[GIVEN RECORDS Boundary: Start]

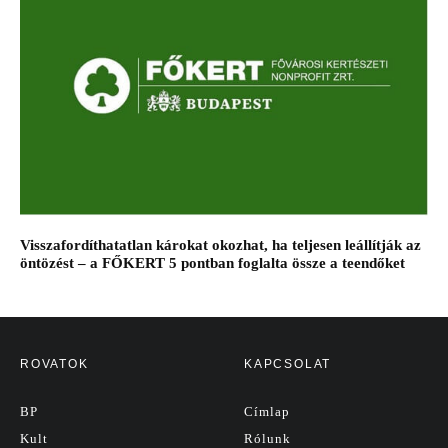
Visszafordíthatatlan károkat okozhat, ha teljesen leállítják az
öntözést – a FŐKERT 5 pontban foglalta össze a teendőket
ROVATOK
KAPCSOLAT
BP
Címlap
Kult
Rólunk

[GIVEN RECORDS Boundary: End]

** BRIEF **
Reproduce the text of all the records word for word, leaving out the pictures.

** RESPONSE BELOW **
Visszafordíthatatlan károkat okozhat, ha teljesen leállítják az
öntözést – a FŐKERT 5 pontban foglalta össze a teendőket
ROVATOK
KAPCSOLAT
BP
Címlap
Kult
Rólunk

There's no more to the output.